守り、慈しみ、側にいる。いつしか彼が永遠の眠りについたその時は、最期を看取ってユーバ・アインスはどうしようか。その時はだいぶ先の話になるので、それはエルドが年老いてから決めるのも悪くはない。
彼の鍛えられた胸板に擦り寄り、逞しい背中に手を回す。ユーバ・アインスの腰にはエルドの腕が巻き付けられているので離れることなど不可能であり、当然だがユーバ・アインスも離れることは望まない。このまま朝までエルドの腕の中で眠る予定だ。
(【驚愕】兄さん、変わりましたね)
頭の中で声が響く。
通信だ。
しかも、リットー要塞の防衛任務に当たっている2号機のユーバ・ツヴァイである。
(【叱責】戦闘時以外の時間を覗き見するとは感心しないが)
(【謝罪】すみません。兄さんの信号を確認したので)
ユーバ・ツヴァイは申し訳なさの欠片も感じられない謝罪の言葉を口にすると、
(【疑問】兄さん、その男は誰ですか? 何故抱かれているのです?)
(【回答】当機がそう望んだからだ)
(【疑問】自立型魔導兵器『レガリア』が人肌を求めたと?)
(【回答】エルドだから求めただけだ。他であれば拒否する)
ユーバ・アインスにとって特別な存在であるのがエルドだ。他の人物から頼まれても拒否する所存である。

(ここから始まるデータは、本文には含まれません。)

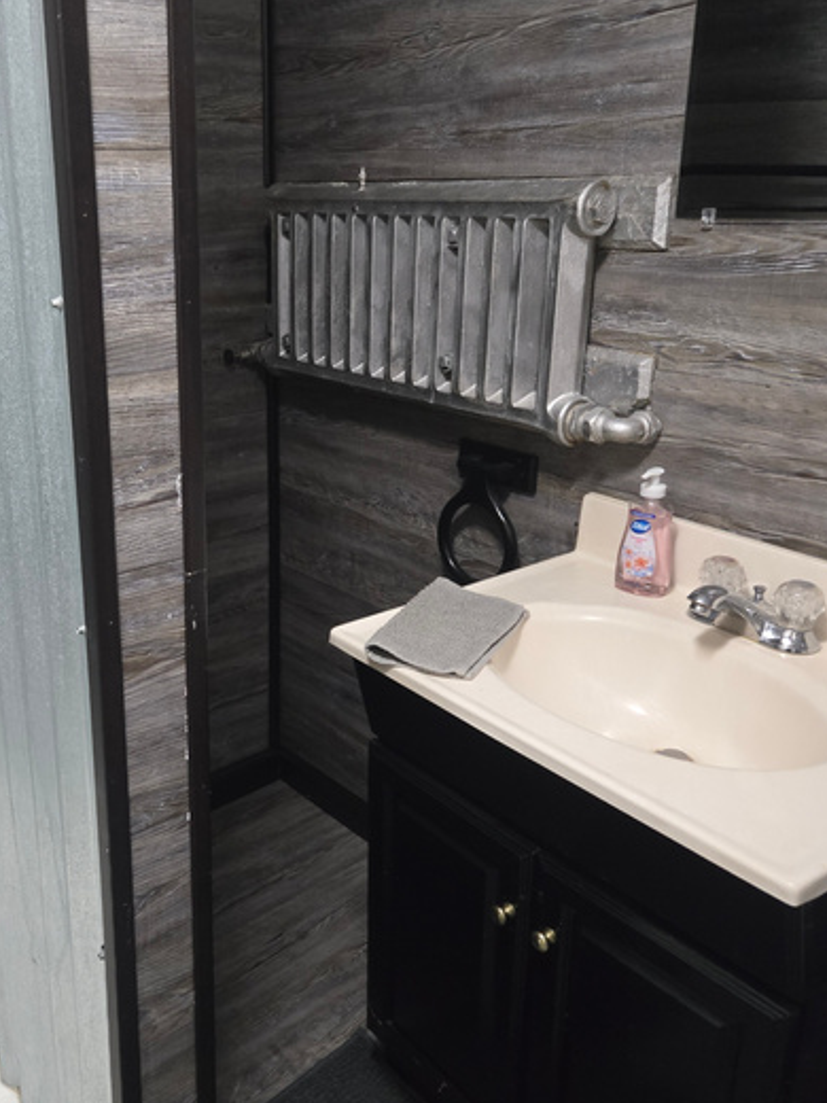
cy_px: 592
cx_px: 229
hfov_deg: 40.8
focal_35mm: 34
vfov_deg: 53.9
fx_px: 1083
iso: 1000
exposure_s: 1/60
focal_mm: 5.4
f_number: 1.8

人間と触れ合う機会がない故に、ユーバ・ツヴァイには兄であるユーバ・アインスが意味不明なことをしていると理解に苦しんでいる人違いない。ユーバ・アインスでも過去の記録と照らし合わせると、自分自身が意味のないことを熱心に力を注いでいると分かる。
恋や愛などは、非合理的だ。現実的ではなく、ユーバ・アインスのように自立型魔導兵器『レガリア』にとってこの感情は重すぎるし邪魔すぎる。

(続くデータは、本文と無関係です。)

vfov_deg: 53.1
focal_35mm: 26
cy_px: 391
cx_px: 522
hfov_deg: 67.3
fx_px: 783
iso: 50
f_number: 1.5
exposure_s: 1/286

(【教示】それでも、人間に触れなければ分からないこともある。当機がエルドに抱く感情と同じだ)
(【回答】理解に苦しみます)
ユーバ・ツヴァイは淡々とした口調で応じ、
(【回答】その男を守る価値など感じられませんが)
(【叱責】エルドのことを悪く言えば、たとえ弟機であろうと許さない)
(【嘆息】やはり兄さんは変わられた。人の手に落ち、腑抜けた存在になってしまった)
腑抜けた存在とは面白いことを言う。
ユーバ・アインスの性能は何も変わっていない。頭部に搭載された人工知能な数々のエラーを吐いてはエルドに関する感情・記憶を消去して合理化を図った方がいいとたびたび提案されるが、全て一蹴して問題ないぐらいだ。
むしろ、自分1機だけでは不可能だったものも可能になった。エルドは信頼における相棒であり、愛すべき旦那様なのだ。それを理解しないとは愚かである。
ユーバ・アインスはエルドの背中を強く抱きしめて、
(【警告】これ以上、当機の邪魔をするのであれば遠隔にて兵装を展開・貴殿を迎撃する。本戦は明朝に持ち越しだ)

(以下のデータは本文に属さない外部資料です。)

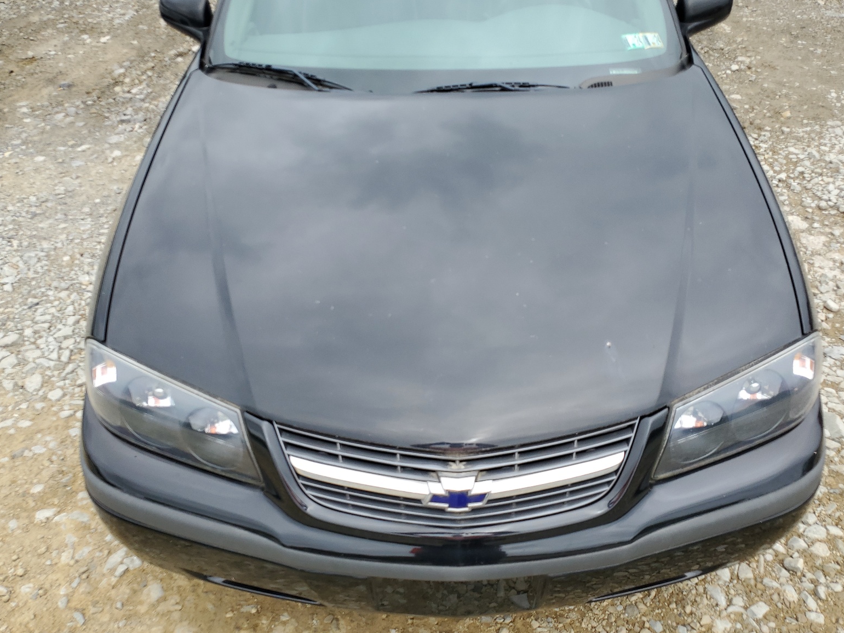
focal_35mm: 27
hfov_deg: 65.3
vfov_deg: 51.4
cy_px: 318
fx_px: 658
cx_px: 435
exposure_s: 1/769
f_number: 1.5
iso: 50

(【回答】邪魔をするつもりはありません。量産型レガリアも撤退させましたし、明日は兄さんと戦える大切な日ですから修繕をしっかりしておかなければなりませんので)
ユーバ・ツヴァイはそうして、
(【挨拶】おやすみなさい、兄さん)
通信を切った。
弟機に邪魔される訳にはいかない。
この時間は大切にしなければならないのだ。エルドがあとどれほど生きているのか分からないのだから。
ユーバ・アインスはエルドに擦り寄り、瞳を閉じる。自立型魔導兵器『レガリア』なので、当たり前だが夢は見ない。